Cocaine use fell by 20 percent in 1987 among high school seniors, and other illicit drugs including marijuana continued a seven year decline among the same age group, according to a U.S. Department of Health and Human Services (HHS) annual report.
HHS Secretary Otis Bowen said that while many drugs have been on the decline, cocaine use had remained fairly stable for many years. This was the first significant sign of a downturn in its use.
Bowen continued by stating that there is a growing awareness among young people concerning drug abuse. “It is a shame that so many talented young people had to die before this message sank home” he said, citing college basketball player Len Bias and football player Don Rogers as examples of such casualties.
White House spokesman Marlin Fitzwater said President Ronald Reagan and his wife were pleased with the positive results of the report. Professionals in the anti-drug field have long understood the correlation between the use of a particular drug and its perceived health risk. This sharp decline confirms the growing grassroots understanding of the risk of hard drugs.
Lloyd Johnstone, director of the survey done annually by the University of Michigan Institute for Social Research, said the relationship between the use of cocaine and the perceived threat showed that people make a more rational decision than is often believed about whether to use a particular drug. “Young people are not dumb” said Johnstone, who used PCP as another example of a drug that has declined in use by 75 percent after gaining a reputation as a “bad drug.”
While gratified with the results of the survey, Johnstone said, “We have only come part of the way down from a very high mountain.”

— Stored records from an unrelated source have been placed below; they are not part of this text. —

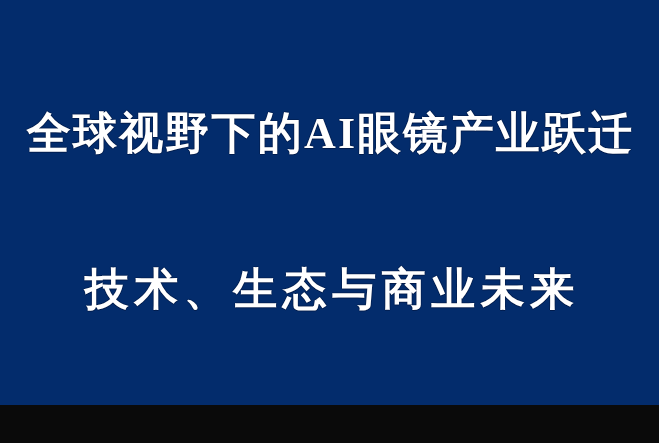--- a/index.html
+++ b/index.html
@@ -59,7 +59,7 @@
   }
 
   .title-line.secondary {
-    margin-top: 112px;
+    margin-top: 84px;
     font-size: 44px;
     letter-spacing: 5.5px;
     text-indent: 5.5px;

The 1987 survey included some 17,000 high school students in 130 schools; 10.3 percent admitted using cocaine at least once during the preceding 12 months as compared with 12.7 percent the previous year. In real terms this means that 20 percent fewer students tried cocaine in 1987 that in 1986.
The Michigan survey is a confidential survey used in high schools and is regarded as a sound measure of high school drug abuse. In its 13 year history the survey has recorded the rise and decline of drug use.